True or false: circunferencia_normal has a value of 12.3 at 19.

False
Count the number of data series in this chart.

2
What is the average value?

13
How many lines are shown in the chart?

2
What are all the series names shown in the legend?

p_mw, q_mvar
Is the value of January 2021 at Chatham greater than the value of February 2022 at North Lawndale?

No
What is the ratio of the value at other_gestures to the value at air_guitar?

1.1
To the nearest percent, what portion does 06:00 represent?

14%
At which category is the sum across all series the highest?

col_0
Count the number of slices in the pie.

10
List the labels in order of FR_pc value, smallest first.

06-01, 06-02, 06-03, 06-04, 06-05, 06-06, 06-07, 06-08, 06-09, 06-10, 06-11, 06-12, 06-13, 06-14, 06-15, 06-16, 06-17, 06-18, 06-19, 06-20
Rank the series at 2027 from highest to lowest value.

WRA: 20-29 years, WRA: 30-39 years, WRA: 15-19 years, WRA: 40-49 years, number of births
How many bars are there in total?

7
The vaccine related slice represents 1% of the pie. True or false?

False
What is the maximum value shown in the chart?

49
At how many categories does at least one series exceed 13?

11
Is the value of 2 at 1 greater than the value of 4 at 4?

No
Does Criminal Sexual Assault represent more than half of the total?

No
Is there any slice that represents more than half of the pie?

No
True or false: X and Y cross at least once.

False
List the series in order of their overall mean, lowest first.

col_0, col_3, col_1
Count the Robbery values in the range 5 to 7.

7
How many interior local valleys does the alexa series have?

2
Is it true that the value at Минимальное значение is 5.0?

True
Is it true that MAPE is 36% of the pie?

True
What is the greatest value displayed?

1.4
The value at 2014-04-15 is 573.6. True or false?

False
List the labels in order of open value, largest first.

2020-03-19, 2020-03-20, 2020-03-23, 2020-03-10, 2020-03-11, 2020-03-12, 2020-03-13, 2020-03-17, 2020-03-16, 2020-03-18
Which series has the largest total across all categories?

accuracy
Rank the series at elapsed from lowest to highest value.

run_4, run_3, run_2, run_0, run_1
=======
WHAT THIS TASK INVOLVES ->
Count the lines in the records above that contain the string "labels", treating uppercase and lowercase as different, and reply with the number alone.

EXERCISE RESPONSE ->
2